In this paper, we propose a new cascade structure framework for age estimation to reduce the influence of intrinsic factors (ie demographic information) on age estimation. As shown in Figure 1, the displays varied for different populations. Therefore, we explore the guidance information to guide the learning of the proposed cascade frameworks. Here, we examine five cascade structure frameworks: Gender2AgeNet, Race2AgeNet, Age2AgeNet, GenderRace2AgeNet, and RaceGender2AgeNet, as shown in Fig. 2. To evaluate the proposed frameworks, we use two networks: 1) a popular deep network (VGG-16 ) and 2) a shallow network (see Figure 3) proposed in this paper.
The main contribution of this article is summarized below.
The rest of this article is as follows. The related works are discussed in Section II. The proposed algorithm is introduced in Section III. Then, extensive experiments are presented in Section 4 to evaluate and compare our method with the advanced one. Section V presents a discussion of the proposed method. Finally, the conclusions are presented in Section VI.
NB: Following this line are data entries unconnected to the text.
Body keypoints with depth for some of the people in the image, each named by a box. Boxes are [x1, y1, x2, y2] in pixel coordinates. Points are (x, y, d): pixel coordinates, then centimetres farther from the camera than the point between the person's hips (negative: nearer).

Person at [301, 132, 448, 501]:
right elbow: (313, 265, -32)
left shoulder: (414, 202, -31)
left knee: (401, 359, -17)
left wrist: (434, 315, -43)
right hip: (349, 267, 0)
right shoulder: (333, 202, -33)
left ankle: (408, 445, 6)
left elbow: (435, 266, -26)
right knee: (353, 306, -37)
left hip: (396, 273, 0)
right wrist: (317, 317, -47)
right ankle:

Estimates of human age from facial images have been studied for over 20 years. In general terms, these works , , ,  comprise two steps: 1) feature extraction (displaying features from facial images) and 2) regression or classification (predicting age by Extracted Features).
To extract the feature, some works used geometric features to classify age into three groups (ie, child, young, or adult). Popular geometric features ,  included chin drop, skin wrinkle, nose drop or mustache.
Although geometrical features can distinguish between child and adult, they cannot deal with adults and the elderly. Later, the most representative feature, the Biologically Inspired Attribute (BIF), was proposed by Guo et al. , widely used by many works ,  to estimate age. They used smaller size Gabor filters and suggested that the number of bands and orientations be determined in a specific way for the problem .
However, while the BIF feature is carefully and manually designed, we explore the integration of automatic feature extraction and regression (or classification) based on the proposed cascade structure frameworks.
Then the next step is to reach the age estimate. Age estimation can usually be treated as a classification or regression problem. Kwon and Lobo  classified facial images as age group. But in the laboratory dataset there were only 47 images, and the correct accuracy for the child group was below 68%. Work in  uses five classifiers to predict the age group with the majority decision law. The final accuracy can be 74% for three groups: 1) 0-15% 2) 15-30% and 3) above 30.